What problem can occur? If you received your social security number (student ID) in Maryland, the first three digits of your student ID is likely to be in the low 200's.
Thus, there's a much higher chance someone will be in your parking spot. There's also a chance that parking spots numbered in the 900's might be mostly empty since few students may have student IDs with the first 3 digits in that range.
This is basically the direct-mapped scheme. The advantages of this scheme are that it's simple to find your parking spot. It can only be in one location.
How do we decide which slot the cache line associated with address A31-0 should go into?
Here's how we do it:
Since we have 128 slots, we need to specify which one slot we need the cache line to go in. This requires lg 128 = 7 bits. Where do we get the bits from? Directly from the address itself.
Bits A4-0 is still the offset. The slot number are the next 7 bits, Bits A11-5. The remaining bits, A31-12 is the tag.
Unlike a hash table, we do not resolve such collisions by finding the next free slot. Instead, we overwrite the value in the slot.
Just think of the parking lot analogy. A direct mapped scheme works poorly if many students have permits for the same spot, while other spots have very few permits.
The data you have might simply map to the same slot, and you could have cache lines going in and out all the time.
If the data isn't in the slot, it's obvious that this is the slot to get evicted.
The problem with picking the high bits is that data and program tend to occupy a small section of memory. Because of that, they tend to share the same high bits.
This isn't so surprising. Consider a 10,000 page book, where each page has 5 digits (thus, there are pages 03401 and pages 00023). Grab any 100 consecutive pages, and the top two digits are highly like to be the same.

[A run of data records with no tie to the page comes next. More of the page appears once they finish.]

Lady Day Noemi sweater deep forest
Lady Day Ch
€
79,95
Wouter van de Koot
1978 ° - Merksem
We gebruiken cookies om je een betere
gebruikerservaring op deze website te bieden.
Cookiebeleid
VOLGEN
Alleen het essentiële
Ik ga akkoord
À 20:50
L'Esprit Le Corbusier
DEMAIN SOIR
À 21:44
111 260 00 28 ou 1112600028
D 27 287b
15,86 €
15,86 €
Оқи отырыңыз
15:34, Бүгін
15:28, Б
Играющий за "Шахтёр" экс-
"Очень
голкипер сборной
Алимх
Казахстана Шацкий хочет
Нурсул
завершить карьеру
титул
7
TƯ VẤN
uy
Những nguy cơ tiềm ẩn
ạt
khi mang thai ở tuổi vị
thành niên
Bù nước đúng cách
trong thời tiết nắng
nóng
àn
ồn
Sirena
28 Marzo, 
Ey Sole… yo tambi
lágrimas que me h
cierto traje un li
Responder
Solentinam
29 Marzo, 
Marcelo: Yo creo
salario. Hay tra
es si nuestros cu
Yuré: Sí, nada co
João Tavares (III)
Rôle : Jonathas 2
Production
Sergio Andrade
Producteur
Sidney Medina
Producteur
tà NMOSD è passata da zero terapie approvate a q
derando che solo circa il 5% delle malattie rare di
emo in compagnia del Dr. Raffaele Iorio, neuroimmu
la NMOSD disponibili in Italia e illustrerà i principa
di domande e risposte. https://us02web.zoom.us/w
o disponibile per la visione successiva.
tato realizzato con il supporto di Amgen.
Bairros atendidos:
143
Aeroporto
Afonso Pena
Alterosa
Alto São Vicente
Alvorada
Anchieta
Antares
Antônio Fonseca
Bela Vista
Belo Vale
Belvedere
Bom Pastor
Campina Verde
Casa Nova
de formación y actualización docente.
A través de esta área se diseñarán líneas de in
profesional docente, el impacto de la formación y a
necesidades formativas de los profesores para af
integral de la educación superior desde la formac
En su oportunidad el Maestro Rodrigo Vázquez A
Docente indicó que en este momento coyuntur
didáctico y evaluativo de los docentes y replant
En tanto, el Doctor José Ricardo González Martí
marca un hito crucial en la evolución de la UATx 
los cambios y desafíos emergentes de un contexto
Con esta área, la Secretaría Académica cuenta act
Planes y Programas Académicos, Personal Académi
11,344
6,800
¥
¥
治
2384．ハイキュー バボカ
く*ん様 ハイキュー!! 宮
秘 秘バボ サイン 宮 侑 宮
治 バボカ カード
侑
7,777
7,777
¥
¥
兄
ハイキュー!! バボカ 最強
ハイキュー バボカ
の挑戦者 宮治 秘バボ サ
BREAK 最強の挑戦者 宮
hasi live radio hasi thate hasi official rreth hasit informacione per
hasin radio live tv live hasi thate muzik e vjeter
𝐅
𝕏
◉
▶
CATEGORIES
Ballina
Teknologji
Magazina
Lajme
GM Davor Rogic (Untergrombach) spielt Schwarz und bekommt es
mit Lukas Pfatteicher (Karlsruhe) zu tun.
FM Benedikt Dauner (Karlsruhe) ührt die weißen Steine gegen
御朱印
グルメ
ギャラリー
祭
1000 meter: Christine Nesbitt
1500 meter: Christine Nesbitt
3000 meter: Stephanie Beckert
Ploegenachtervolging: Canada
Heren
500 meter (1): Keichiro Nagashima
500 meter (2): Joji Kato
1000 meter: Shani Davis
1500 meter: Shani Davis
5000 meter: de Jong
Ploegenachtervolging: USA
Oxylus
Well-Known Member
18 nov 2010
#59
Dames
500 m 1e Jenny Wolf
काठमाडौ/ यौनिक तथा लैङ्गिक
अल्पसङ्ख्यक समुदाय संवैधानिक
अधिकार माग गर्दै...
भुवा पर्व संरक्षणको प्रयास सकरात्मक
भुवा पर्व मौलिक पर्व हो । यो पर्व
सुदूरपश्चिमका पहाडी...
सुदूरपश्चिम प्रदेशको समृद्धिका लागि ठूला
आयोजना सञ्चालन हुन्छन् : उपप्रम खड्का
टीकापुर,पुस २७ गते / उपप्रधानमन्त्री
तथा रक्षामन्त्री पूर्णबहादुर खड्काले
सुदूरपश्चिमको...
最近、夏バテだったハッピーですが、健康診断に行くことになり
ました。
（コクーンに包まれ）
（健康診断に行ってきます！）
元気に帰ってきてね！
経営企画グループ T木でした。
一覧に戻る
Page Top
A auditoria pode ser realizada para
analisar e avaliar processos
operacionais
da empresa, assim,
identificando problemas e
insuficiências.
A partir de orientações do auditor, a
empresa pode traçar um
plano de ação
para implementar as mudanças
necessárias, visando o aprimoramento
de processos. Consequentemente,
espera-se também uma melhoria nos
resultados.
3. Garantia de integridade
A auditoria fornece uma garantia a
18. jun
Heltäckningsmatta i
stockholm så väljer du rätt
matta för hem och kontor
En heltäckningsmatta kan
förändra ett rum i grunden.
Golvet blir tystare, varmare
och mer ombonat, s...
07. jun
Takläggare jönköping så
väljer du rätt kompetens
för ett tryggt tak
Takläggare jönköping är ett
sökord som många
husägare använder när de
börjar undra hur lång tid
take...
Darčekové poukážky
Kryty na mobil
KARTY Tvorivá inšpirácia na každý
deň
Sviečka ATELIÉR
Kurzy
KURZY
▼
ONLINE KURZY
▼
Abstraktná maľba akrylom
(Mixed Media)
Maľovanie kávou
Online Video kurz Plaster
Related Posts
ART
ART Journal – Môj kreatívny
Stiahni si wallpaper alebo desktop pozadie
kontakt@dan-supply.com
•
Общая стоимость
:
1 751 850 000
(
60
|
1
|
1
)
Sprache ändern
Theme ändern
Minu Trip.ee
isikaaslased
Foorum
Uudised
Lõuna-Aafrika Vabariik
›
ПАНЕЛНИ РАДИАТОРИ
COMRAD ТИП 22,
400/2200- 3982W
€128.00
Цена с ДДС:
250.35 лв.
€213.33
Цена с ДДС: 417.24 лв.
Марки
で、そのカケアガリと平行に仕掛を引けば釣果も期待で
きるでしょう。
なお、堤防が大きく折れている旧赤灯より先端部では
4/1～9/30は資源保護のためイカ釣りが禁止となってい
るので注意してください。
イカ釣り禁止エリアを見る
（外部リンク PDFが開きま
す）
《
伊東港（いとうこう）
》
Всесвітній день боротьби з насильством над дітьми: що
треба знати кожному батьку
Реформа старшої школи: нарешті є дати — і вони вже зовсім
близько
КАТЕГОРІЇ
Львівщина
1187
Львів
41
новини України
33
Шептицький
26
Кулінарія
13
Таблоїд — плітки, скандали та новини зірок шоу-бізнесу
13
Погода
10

This can happen with data too. All the data will have very similar high bits. You want the bits as low as possible, so you get enough variation so that data can go into each slot with equal likelihood (so you hope).
You can't pick the low bits, because you need them to serve as the offset.
The scheme can suffer from many addresses "colliding" to the same slot, thus causing the cache line to be repeatedly evicted, even though there may be empty slots that aren't being used, or being used with less frequency.